You are required to write one, 8-10 page paper on a topic of your choice relevant to the timeframe of the course. The topic must be submitted and approved by me before you complete the paper. Topic suggestions should be submitted to the appropriate discussion thread and feedback will be left indicating approval or denial. Remember, I don’t accept duplicate topics, so submit early! Topics are due by Sunday of Week 2. This assignment requires you to first to critically analyze primary resources and then to research related secondary sources as you develop the paper. It provides you with the opportunity to develop research and writing skills as well as synthesize knowledge about an important subject. Moreover, scholars of history not only discuss matters of fact but also tell their stories with skill. The writing style presented in the Rampolla text is the format required for your research paper. In order to earn full credit, you must:
• Identify at least six examples of primary sources (letters, diaries, publications, etc.) related to the issue. NOTE: Wikipedia is NOT an acceptable primary or secondary source
• Consider an issue relevant to the course timeline
• Construct a thesis statement and outline of the paper, submitted by deadline.

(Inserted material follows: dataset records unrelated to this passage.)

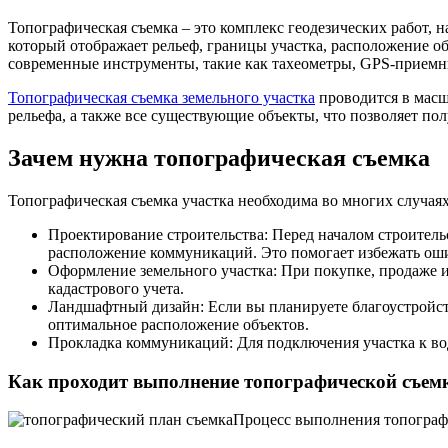
Топографическая съемка – это комплекс геодезических работ, 
который отображает рельеф, границы участка, расположение об
современные инструменты, такие как тахеометры, GPS-приемн
Топографическая съемка земельного участка
проводится в масшт
рельефа, а также все существующие объекты, что позволяет по
Зачем нужна топографическая съемка
Топографическая съемка участка необходима во многих случаях,
Проектирование строительства: Перед началом строитель
расположение коммуникаций. Это помогает избежать ош
Оформление земельного участка: При покупке, продаже и
кадастрового учета.
Ландшафтный дизайн: Если вы планируете благоустройств
оптимальное расположение объектов.
Прокладка коммуникаций: Для подключения участка к вод
Как проходит выполнение топографической съем
Процесс выполнения топографи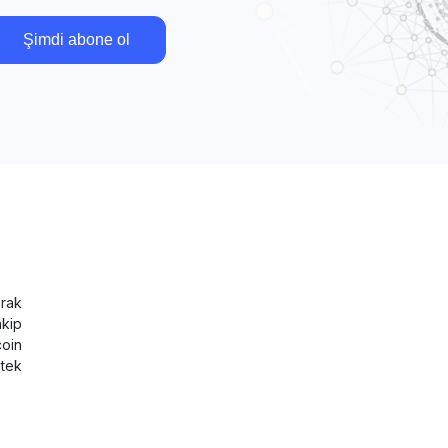
Şimdi abone ol
rak
akip
coin
tek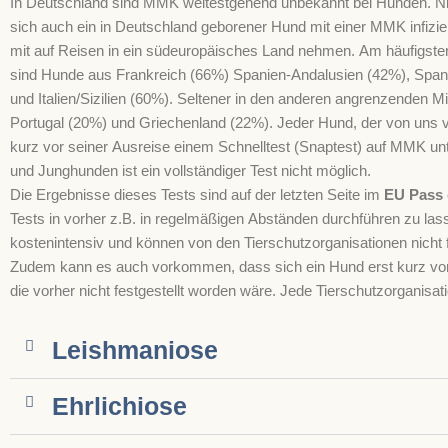
In Deutschland sind MMK weitestgehend unbekannt bei Hunden. Nic
sich auch ein in Deutschland geborener Hund mit einer MMK infizie
mit auf Reisen in ein südeuropäisches Land nehmen. Am häufigst
sind Hunde aus Frankreich (66%) Spanien-Andalusien (42%), Span
und Italien/Sizilien (60%). Seltener in den anderen angrenzenden M
Portugal (20%) und Griechenland (22%). Jeder Hund, der von uns ve
kurz vor seiner Ausreise einem Schnelltest (Snaptest) auf MMK u
und Junghunden ist ein vollständiger Test nicht möglich.
Die Ergebnisse dieses Tests sind auf der letzten Seite im
EU Pass
Tests in vorher z.B. in regelmäßigen Abständen durchführen zu lass
kostenintensiv und können von den Tierschutzorganisationen nicht 
Zudem kann es auch vorkommen, dass sich ein Hund erst kurz vor d
die vorher nicht festgestellt worden wäre. Jede Tierschutzorganisat
Leishmaniose
Ehrlichiose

• Consult a number of additional secondary sources that help develop the thesis.
• Incorporate an introduction, body, and conclusion
• Organize paragraphs with approximately eight sentences developing a single topic.
• Elaborate major points with a degree of specificity
• Clarify premises using coherent diction
• Avoid spelling errors, improper grammar, flawed punctuation, and awkward language.
• Include at least 8-10 pages of fully typed original narrative, using one inch margins, double spaced, 12 point font, approximately 250 words per page
• Use the Chicago Manual of Style (sometimes known as Turabian) consistently and correctly. As stated earlier, one of your class texts is Rampolla’s A Pocket Guide to Writing in History, which you should consult extensively
• Include a separate bibliography
Papers must be submitted using the Dropbox. The paper will also be submitted through the course integrated Turnitin to determine originality. A grading rubric for this assignment is located in the Content area. Papers submitted in part or whole for prior assignments in any course will not be accepted, and will receive zero credit.
Final Exam (Proctored)
The Final Exam will consist of several identification and essay questions taken from the material covered in course, including readings, discussions and media searches. You must submit your proctor’s information to me via the Proctor Information dropbox by Sunday of Week 2.